Mães de santo como Stella de
Oxossi e Carmem do Gantois, ambas de Salvador, ainda são mais representativas e
têm maior visibilidade política do que seus pares do sexo oposto. No entanto,
quanto mais afastado da capital for o terreiro, maior será o número de homens
no topo da hierarquia, segundo Braga. Babalorixá do Ilê Axé Oyá, ele diz que a
mídia e os antropólogos têm sido responsáveis pela maior visibilidade das
mulheres na religião em detrimento dos homens.
“Qualquer coisa que se faça na
Bahia sobre candomblé são as mães de santo as requisitadas”, afirma. Mas a
crescente força masculina nos terreiros é inegável.

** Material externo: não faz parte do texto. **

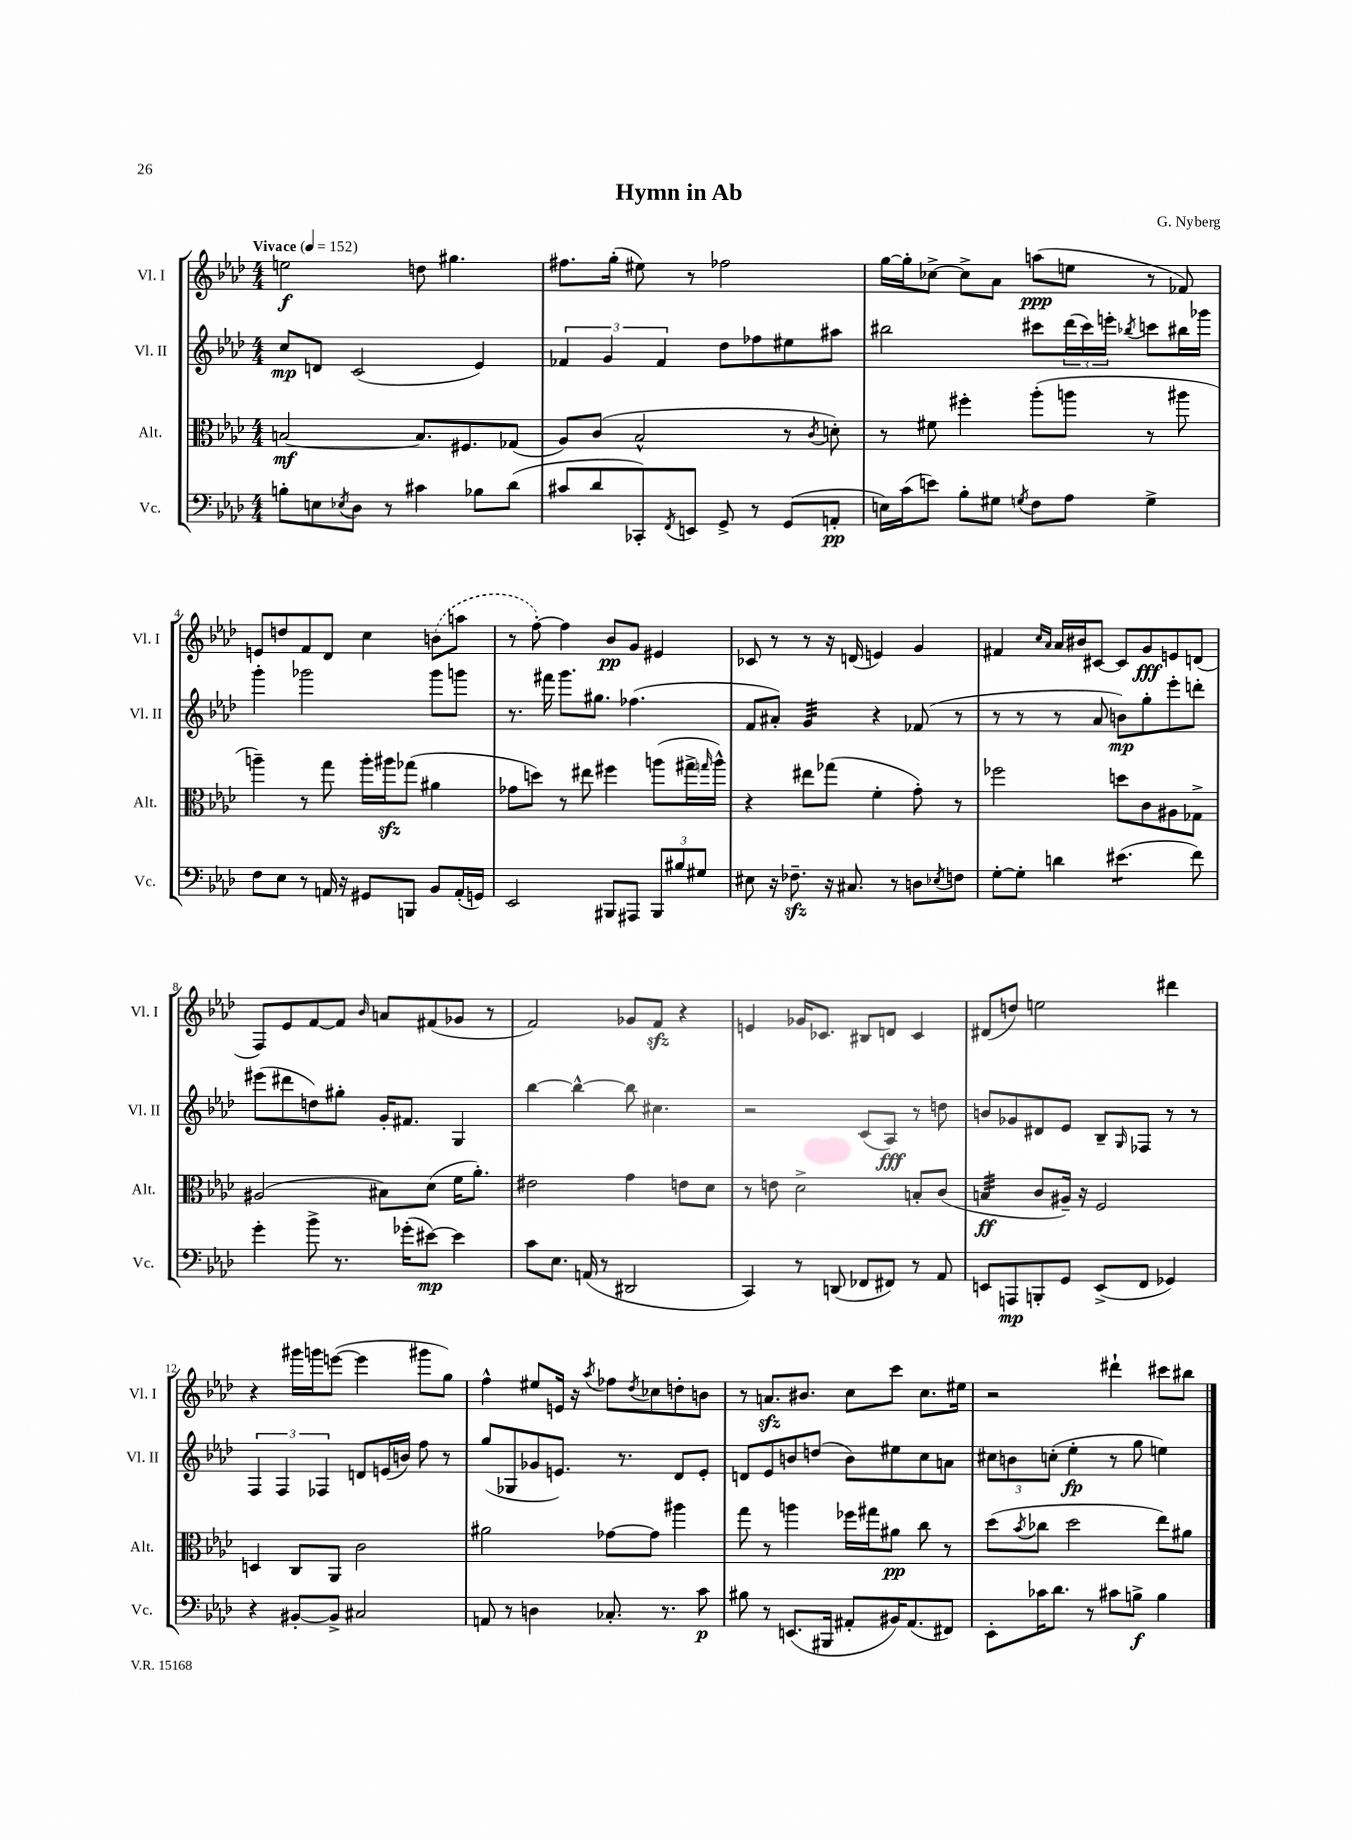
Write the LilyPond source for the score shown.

\header { title = "Hymn in Ab" composer = "G. Nyberg" }
<<
\new StaffGroup <<
\new Staff = "s0" \with { instrumentName = "Vl. I" shortInstrumentName = "Vl. I" } {
    \clef treble \key aes \major \numericTimeSignature \time 4/4 \tempo "Vivace" 4 = 152
    e''2\f d''8 gis''4. |
    fis''8. g''16-.( eis''8) r8 fes''2 |
    g''16~ g''16-. ces''8~-> ces''8-> aes'8 a''8\ppp( e''8 r8 fes'8) |
    e'8 d''8 f'8 des'8 c''4 \once \slurDashed b'8( a''8 |
    r8 f''8~-.) f''4 bes'8\pp g'8 eis'4 |
    ces'8 r8 r8 r16 d'16( e'4) g'4 |
    fis'4 \grace { c''16 aes'16 } aes'16 bis'16 cis'8~ cis'8 g'8\fff e'8 d'8( |
    f8) ees'8 f'8~ f'8 \grace { bes'16 } a'8 fis'8( ges'8 r8 |
    f'2) ges'8 f'8\sfz r4 |
    e'4 ges'16 ces'8. bis8 d'8 ces'4 |
    dis'8( d''8) e''2 dis'''4 |
    r4 gis'''16 g'''16 e'''8~( e'''4 gis'''8 g''8) |
    f''4-^ eis''8 e'16 r16 \acciaccatura { aes''8 } fes''8 \acciaccatura { des''8 } ces''8 d''8-. b'8 |
    r8 a'8.\sfz bis'8. c''8 c'''8 c''8. eis''16 |
    r2 dis'''4-! cis'''8 bis''8 \bar "|." |
}
\new Staff = "s1" \with { instrumentName = "Vl. II" shortInstrumentName = "Vl. II" } {
    \clef treble \key aes \major \numericTimeSignature \time 4/4
    c''8\mp d'8 c'2( ees'4) |
    \tuplet 3/2 { fes'4 g'4 fes'4 } des''8 fes''8 eis''8 ais''8 |
    bis''2 cis'''8 \tuplet 3/2 { des'''16( cis'''16) e'''16-. } \acciaccatura { bes''8 } c'''8 bis''16 ges'''16 |
    g'''4-. ges'''2 ges'''8 g'''8 |
    r8. fis'''16 g'''8. gis''8. fes''4.( |
    f'8 ais'8-.) g'4:32 r4 fes'8( r8 |
    r8 r8 r8 aes'8 b'8\mp) g''8-. ees'''8-. d'''8-. |
    eis'''8( dis'''8 d''8) gis''8-. g'16-. fis'8. g4 |
    bes''4~ bes''4~-^ bes''8 cis''4. |
    r2 c'8( aes8\fff) r8 d''8 |
    b'8 ges'8 dis'8 ees'8 bes8-- \grace { g16 } fes8 r8 r8 |
    \tuplet 3/2 { f4 f4 fes4 } d'8 e'16( b'16) f''8 r8 |
    g''8( ges8 ges'8 e'8.) r8. des'8 e'8-. |
    d'8 ees'8 b'8 d''8( b'8) eis''8 c''8 a'8 |
    \tuplet 3/2 { cis''8 b'8 c''8-.( } ees''4-.\fp r8 g''8 e''4) \bar "|." |
}
\new Staff = "s2" \with { instrumentName = "Alt." shortInstrumentName = "Alt." } {
    \clef alto \key aes \major \numericTimeSignature \time 4/4
    b2~\mf b8. fis8. ges8( |
    aes8) c'8( bes2-^ r8 \acciaccatura { c'8 } d'8-.) |
    r8 fis'8 fis''4-. aes''8-.( a''8 r8 ais''8 |
    a''4--) r8 g''8 a''16-. ais''16\sfz ges''8( ais'4 |
    ges'8 d''8) r8 eis''8 fis''4 a''8( gis''16-> \grace { g''16 } a''16-^) |
    r4 eis''8 ges''8( f'4-. g'8-.) r8 |
    fes''2 d''8 c'8 ais8 ges8-> |
    ais2( bis8) des'8( f'16 aes'8.-.) |
    eis'2 g'4 e'8 des'8 |
    r8 e'8 des'2-> b8-. c'8( |
    b4:32\ff c'8 ais16--) r16 f2 |
    d4 c8 aes,8 c'2 |
    ais'2 ges'8~ ges'8 ais''4 |
    g''8 r8 a''4 fes''16 gis''16 ais'8\pp c''8 r8 |
    des''8( \acciaccatura { bes'8 } ces''8 des''2 ees''8) ais'8 \bar "|." |
}
\new Staff = "s3" \with { instrumentName = "Vc." shortInstrumentName = "Vc." } {
    \clef bass \key aes \major \numericTimeSignature \time 4/4
    b8-. e8 \acciaccatura { ees8 } des8 r8 cis'4 bes8 des'8( |
    cis'8 des'8 ces,8-.) \acciaccatura { f,8 } e,8 g,8-> r8 g,8( a,8-.\pp |
    e16) c'16( e'8) bes8-. gis8 \acciaccatura { g8 } f8 aes8 g4-> |
    f8 ees8 r8 a,16 r16 gis,8 b,,8 bes,8 a,16-.( g,16) |
    ees,2 bis,,8 ais,,8 \tuplet 3/2 { bis,,8 bis8 gis8 } |
    eis8 r16 fes8.--\sfz r16 cis8. r8 d8 \acciaccatura { ees8 } f8 |
    g8~-. g8-. d'4 eis'4.:8( f'8) |
    g'4-. bes'8-> r8. ges'16-.( eis'8~\mp) eis'4 |
    c'8 ees8. a,16( r8 dis,2 |
    c,4) r8 d,8( fes,8 fis,8) r8 aes,8 |
    e,8 a,,8\mp b,,8-. g,8 e,8->( f,8 ges,4) |
    r4 bis,8~-. bis,8-> cis2 |
    a,8 r8 d4 ces8.-. r8. c'8\p |
    bis8 r8 e,8.( bis,,16 ais,8-. bis,16) ais,8.( fis,8) |
    ees,8-. ces'16 des'8. r8 cis'8 b8->\f b4 \bar "|." |
}
>>
>>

O candomblecista Bonfim, da
Casa de Cultura de João Pessoa, que é axogun da casa de Mãe Tucá, aponta para o
fato de os homossexuais estarem ocupando, inclusive, o espaço das mulheres nos
rituais das religiões afro-brasileiras. “Eles usam paramentos femininos
próprios para a proteção dos seios, por exemplo, algo que não deveria ser
feito”, diz ele.
Culinária
Babá Pecê, da Casa de Oxumaré,
tem encontrado resistência das mulheres toda vez que procura fazer com que
homens dancem em cerimônias públicas – um ritual que historicamente é próprio
delas. “Estou tentando mudar isso aos poucos”, afirma. Outras transformações,
porém, já aconteceram. “Por exemplo, hoje aqui na Bahia, homens vendem acarajé
como parte do trabalho do terreiro. Antigamente, apenas a mulher fazia isso”,
relata.
Criado numa família de baianas do acarajé, Edvaldo da Silva, 29 anos,
assumiu o lugar da mãe e da irmã na venda da iguaria. Há um ano e meio, é ele
quem comercializa a comida típica na porta da Casa de Oxumaré.
“A gente tem de
invadir o espaço da culinária, já que elas estão cada vez mais presentes na
política do País”, diverte-se Silva. Brincadeiras à parte, é preciso evitar que
a ascensão masculina relegue a mulher a postos subalternos nos terreiros, o que
pode distanciá-las de vez do exercício do poder religioso e deixar apenas na
lembrança a imagem de autoridade das mães de santo.